Projekt Beschreibung

München | Ausgabe 66 | Winter 2023 | Text: Rechtsanwalt Dr. Enno Engbers, München

Am 15.09.2023 hat der Bundesgerichtshof eine wichtige Entscheidung zu den Aufklärungspflichten eines Immobilienverkäufers im Rahmen einer sogenannten Due Diligence erlassen (Az.: V ZR 77/22). Danach genügt der Verkäufer einer Immobilie nicht automatisch dadurch seiner Aufklärungspflicht, dass er Unterlagen in den sogenannten Datenraum einstellt. Vielmehr kann es im Einzelfall erforderlich sein, den Käufer zusätzlich ganz gezielt auf bestimmte Gefahren hinzuweisen.

Was ist eine Immobilien-Due-Diligence?

Vor dem Erwerb einer Immobilie ist es üblich (und jedem Kaufinteressenten dringend zu empfehlen), eine sogenannte Due-Diligence-Prüfung durchzuführen. Ziel dieser Prüfung ist es, für den Käufer mögliche rechtliche, steuerliche oder wirtschaftliche Risiken aufzudecken, die mit dem Kauf der Immobilie verbunden sein können. Hierzu werden dem Kaufinteressenten vom Verkäufer alle wesentlichen Unterlagen zu der Immobilie zur Verfügung gestellt, z.B. Grundbuchauszüge, Mietverträge, Baugenehmigungen, Umweltgutachten, Grundsteuerbescheide etc. Bei größeren Immobilientransaktionen geschieht dies in der Regel dadurch, dass der Verkäufer die objektbezogenen Unterlagen in einen sogenannten virtuellen Datenraum einstellt. Vorteil dieser Lösung ist es, dass gegebenenfalls mehrere Kaufinteressenten gleichzeitig online auf die Datencloud zugreifen können und deren genauer Inhalt zu Beweiszwecken durch den Datenraum-Anbieter dokumentiert wird.

Aufklärungspflichten des Verkäufers

Selbst wenn im Kaufvertrag die Haftung für Sach- und Rechtsmängel ausgeschlossen worden ist, haftet der Verkäufer dem Käufer für Mängel, die er dem Käufer arglistig verschwiegen hat. Der Verkäufer muss dem Käufer vor dem Kauf alle ihm bekannten Mängel offenlegen, die bei einer Besichtigung der Immobilie nicht erkennbar sind. Dasselbe gilt auch für sonstige Umstände, die für den Käufer wichtig sind und über die er redlicherweise Aufklärung erwarten darf. Da es dem Käufer seinerseits obliegt, die ihm zur Verfügung gestellten Unterlagen gewissenhaft zu prüfen, genügt der Verkäufer seiner Aufklärungspflicht grundsätzlich dadurch, dass er dem Käufer alle Unterlagen und Informationen zur Verfügung stellt, aus denen sich für diesen Risiken ergeben.

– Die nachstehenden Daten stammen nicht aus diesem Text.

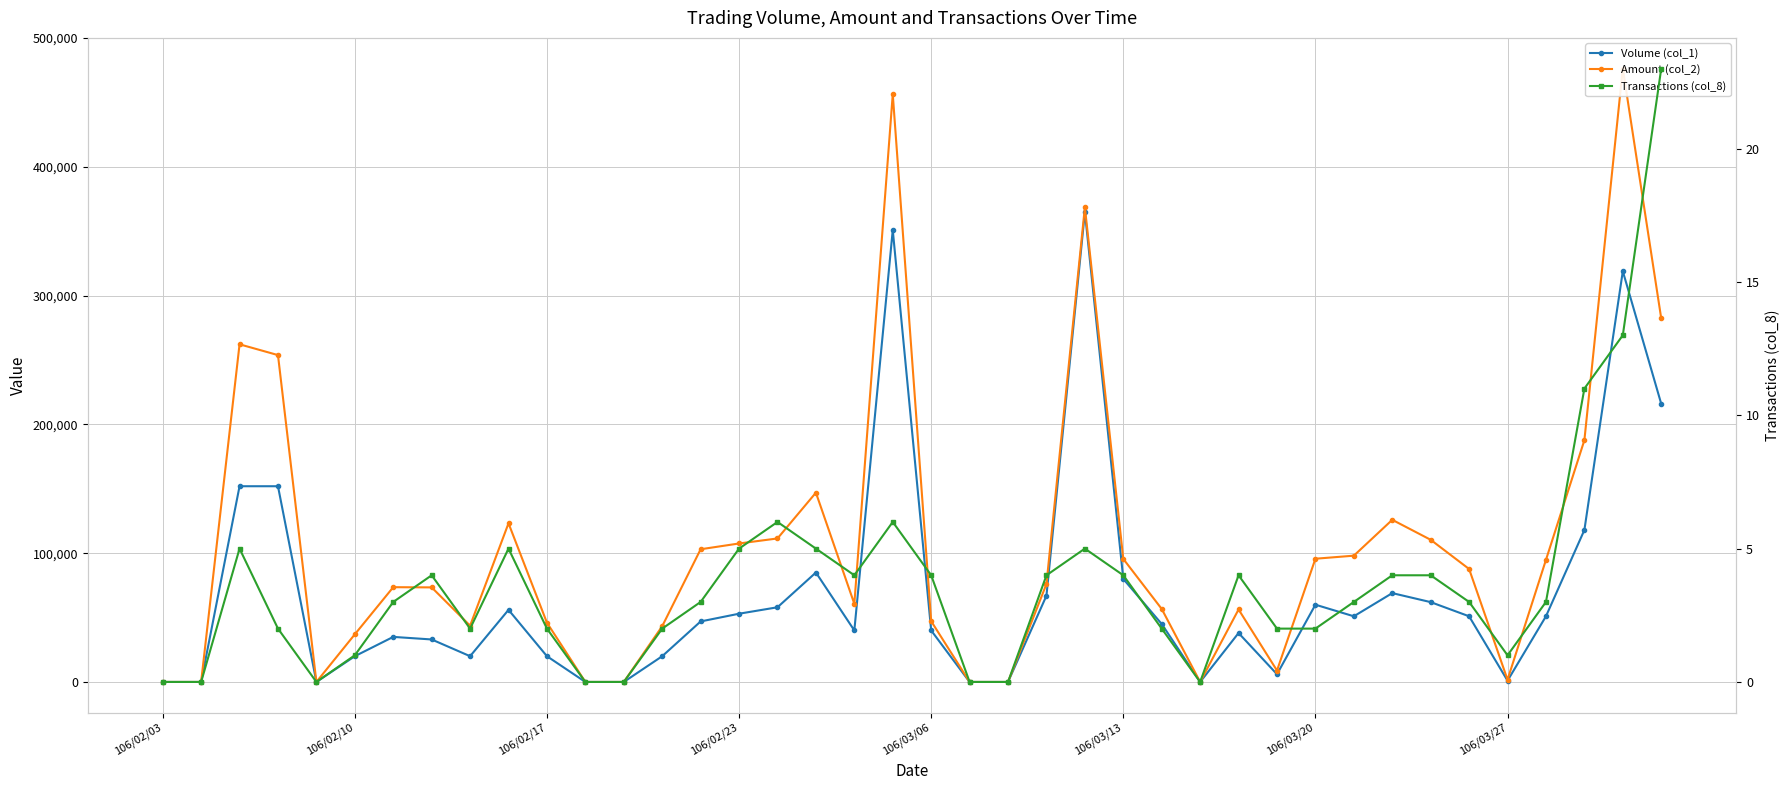

Which series has the largest total across all categories?

Amount (col_2)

Einstellen von Unterlagen in den Datenraum nicht immer ausreichend

Allerdings hängt der Umfang der Aufklärungspflichten eines Verkäufers immer von den Umständen des Einzelfalls ab. Im vom BGH zu entscheidenden Fall hatte der Verkäufer wenige Tage vor Abschluss des Kaufvertrages kommentarlos das Protokoll einer Eigentümerversammlung in den Datenraum hochgeladen, aus dem sich das Risiko hoher Sonderumlagen für geplante Umbaumaßnahmen ergab. Über diesen für ihn ganz erheblichen Umstand konnte der Käufer gesonderte Aufklärung erwarten. Zur Erfüllung der Aufklärungspflicht war das bloße Einstellen einer Unterlage in den Datenraum, noch dazu erst kurz vor Beurkundung des Kaufvertrages, nicht ausreichend.

Fazit

Für Verkäufer bedeutet dies: Die für den Käufer relevanten Unterlagen sollten rechtzeitig vor dem Verkauf einer Immobilie zusammengestellt und dem Käufer in einem nachvollziehbar strukturierten Datenraum zur Verfügung gestellt werden. Werden Unterlagen während der Due Diligence neu in den Datenraum hochgeladen, ist der Käufer mit gesonderter Mail hierauf hinzuweisen. Dasselbe gilt für wichtige Informationen, die sich nur an versteckter Stelle oder in Dokumenten befinden, in denen man sie nicht erwarten würde. Je transparenter der Verkäufer agiert, desto geringer ist sein Risiko, später wegen Aufklärungspflichtverletzungen verklagt zu werden.